La troisième composante renforce le plateau sanitaire local. Un dispensaire mobile, doté par le PAM, parcourt déjà les campements pour les vaccinations et les consultations de nutrition. Les ONG partenaires testent une application hors-ligne permettant de tracer les dossiers médicaux malgré l’absence de réseau.
Un comité de pilotage participatif, où siègent chefs de clans et autorités locales, valide les micro-projets et suit les indicateurs. « Nous voulons éviter le syndrome des programmes importés », insiste Léon Mavoungou, directeur départemental des affaires sociales, soulignant la co-gestion comme gage de durabilité.
Le point juridique/éco : une loi pionnière et des financements innovants
Sur le plan légal, la Loi 5-2011 impose aux institutions publiques d’intégrer un quota d’agents autochtones. Elle exempte également les micro-entreprises tenues par des populations pygmées de certaines taxes les deux premières années. Le projet exploite ces dispositions pour réduire le coût de lancement.
Côté finances, l’enveloppe de 1,2 million de dollars provient d’un reliquat du crédit IDA alloué au projet Telema, complété par 200 000 dollars du programme canadien Voix et Leadership. Une clause de résultat prévoit un décaissement additionnel si 70 % des familles franchissent le seuil de pauvreté extrême.
Selon la Banque mondiale, chaque dollar investi dans l’enseignement primaire des autochtones génère jusqu’à trois dollars de revenu futur. Cet argument économique alimente l’adhésion des élus, d’autant que la diversification post-pétrole demeure une priorité du Plan national de développement 2022-2026.
Scénarios : quels impacts à douze mois ?
Le scénario optimiste table sur la création de 150 micro-entreprises et le maintien de 95 % des enfants au primaire dès la fin 2024. Les projections s’appuient sur des données collectées via KoboToolbox, agrégées sur une carte interactive mise en ligne par la Direction générale des statistiques.
Un scénario intermédiaire envisage un taux de réussite de 60 % pour l’insertion professionnelle, avec un risque de décrochage si le marché local sature. Les experts du PAM recommandent d’identifier très tôt des débouchés régionaux, notamment vers Sibiti et Dolisie, desservis par la route nationale.
Le scénario prudent, enfin, alerte sur les aléas climatiques. Les fortes pluies attendues entre octobre et janvier pourraient retarder la livraison des kits agricoles. Une carte de vulnérabilité climatique, élaborée avec l’Agence spatiale européenne, guide déjà le choix des parcelles potagères résistantes aux inondations.

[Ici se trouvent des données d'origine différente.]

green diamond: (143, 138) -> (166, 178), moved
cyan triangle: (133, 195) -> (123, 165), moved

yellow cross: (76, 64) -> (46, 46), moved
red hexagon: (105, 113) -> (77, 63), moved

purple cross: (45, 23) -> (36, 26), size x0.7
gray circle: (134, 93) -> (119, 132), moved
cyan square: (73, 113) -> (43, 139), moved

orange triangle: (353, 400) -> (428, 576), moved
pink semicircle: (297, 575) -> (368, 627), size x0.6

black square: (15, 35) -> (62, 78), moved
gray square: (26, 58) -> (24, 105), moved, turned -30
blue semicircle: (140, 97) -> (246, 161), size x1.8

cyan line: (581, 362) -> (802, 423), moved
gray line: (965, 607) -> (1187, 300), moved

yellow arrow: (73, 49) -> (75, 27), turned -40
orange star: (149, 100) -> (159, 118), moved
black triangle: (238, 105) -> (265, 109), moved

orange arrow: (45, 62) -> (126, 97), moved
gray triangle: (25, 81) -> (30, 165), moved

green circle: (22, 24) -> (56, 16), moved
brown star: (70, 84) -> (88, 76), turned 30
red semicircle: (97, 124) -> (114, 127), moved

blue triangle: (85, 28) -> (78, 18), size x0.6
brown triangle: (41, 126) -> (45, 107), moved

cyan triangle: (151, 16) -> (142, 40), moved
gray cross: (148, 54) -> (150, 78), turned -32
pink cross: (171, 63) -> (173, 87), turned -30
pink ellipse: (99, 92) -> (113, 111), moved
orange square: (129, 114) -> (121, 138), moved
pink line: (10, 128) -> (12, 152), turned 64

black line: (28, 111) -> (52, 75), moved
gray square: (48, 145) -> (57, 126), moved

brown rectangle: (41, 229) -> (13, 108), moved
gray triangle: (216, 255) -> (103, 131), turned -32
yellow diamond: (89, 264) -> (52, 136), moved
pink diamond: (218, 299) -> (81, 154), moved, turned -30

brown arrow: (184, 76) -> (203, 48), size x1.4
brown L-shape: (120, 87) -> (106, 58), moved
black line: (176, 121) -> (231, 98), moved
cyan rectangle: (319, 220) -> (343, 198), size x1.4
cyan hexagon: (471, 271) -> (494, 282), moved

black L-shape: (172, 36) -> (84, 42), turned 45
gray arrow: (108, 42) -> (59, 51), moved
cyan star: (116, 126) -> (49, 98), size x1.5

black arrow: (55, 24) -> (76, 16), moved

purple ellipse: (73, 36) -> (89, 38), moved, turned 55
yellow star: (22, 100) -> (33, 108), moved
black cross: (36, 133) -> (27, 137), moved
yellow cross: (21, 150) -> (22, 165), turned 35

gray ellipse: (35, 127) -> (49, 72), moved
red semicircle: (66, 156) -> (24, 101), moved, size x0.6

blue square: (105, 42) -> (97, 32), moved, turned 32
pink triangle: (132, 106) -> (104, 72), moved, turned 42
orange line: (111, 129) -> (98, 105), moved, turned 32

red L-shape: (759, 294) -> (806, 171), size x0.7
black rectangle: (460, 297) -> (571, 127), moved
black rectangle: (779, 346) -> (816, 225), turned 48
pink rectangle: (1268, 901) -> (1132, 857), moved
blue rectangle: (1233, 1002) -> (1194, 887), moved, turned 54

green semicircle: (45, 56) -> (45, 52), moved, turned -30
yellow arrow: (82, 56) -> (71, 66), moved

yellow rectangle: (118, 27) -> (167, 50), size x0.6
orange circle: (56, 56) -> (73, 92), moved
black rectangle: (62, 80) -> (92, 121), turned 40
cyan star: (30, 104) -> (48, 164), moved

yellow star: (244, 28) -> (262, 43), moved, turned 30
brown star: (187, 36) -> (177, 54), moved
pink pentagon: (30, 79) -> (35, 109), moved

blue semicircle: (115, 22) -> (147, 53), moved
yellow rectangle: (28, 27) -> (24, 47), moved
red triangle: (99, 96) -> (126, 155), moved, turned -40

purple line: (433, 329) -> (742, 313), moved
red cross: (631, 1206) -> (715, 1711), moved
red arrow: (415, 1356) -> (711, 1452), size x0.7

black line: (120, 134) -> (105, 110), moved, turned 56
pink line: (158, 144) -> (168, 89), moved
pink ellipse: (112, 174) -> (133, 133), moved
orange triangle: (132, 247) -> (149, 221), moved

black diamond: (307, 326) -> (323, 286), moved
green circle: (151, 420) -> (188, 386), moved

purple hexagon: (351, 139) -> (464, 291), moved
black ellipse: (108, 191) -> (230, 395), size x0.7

Et après ? Vers un modèle national d’inclusion
Si les indicateurs s’avèrent concluants, le ministère prévoit d’étendre le modèle à 22 autres districts d’ici 2026, en priorisant les zones frontalières où la mobilité traditionnelle des peuples forestiers complique l’accès aux services publics. Un budget prévisionnel de dix millions de dollars est évoqué.
Un partenariat avec l’Agence nationale de l’état civil prévoit également de doter chaque bénéficiaire d’un acte de naissance numérisé. Cette avancée administrative facilitera l’ouverture de comptes bancaires et l’inscription au lycée, verrou essentiel pour rompre le cercle de l’exclusion.
À Moufilou, la ministre Mboukou-Kimbatsa martèle que « l’inclusion n’est pas une faveur, c’est un droit ». L’écho rencontré auprès des partenaires internationaux illustre la confiance placée dans la gouvernance congolaise. Pour les familles pygmées, le pari est simple : transformer cet engagement en quotidien durable.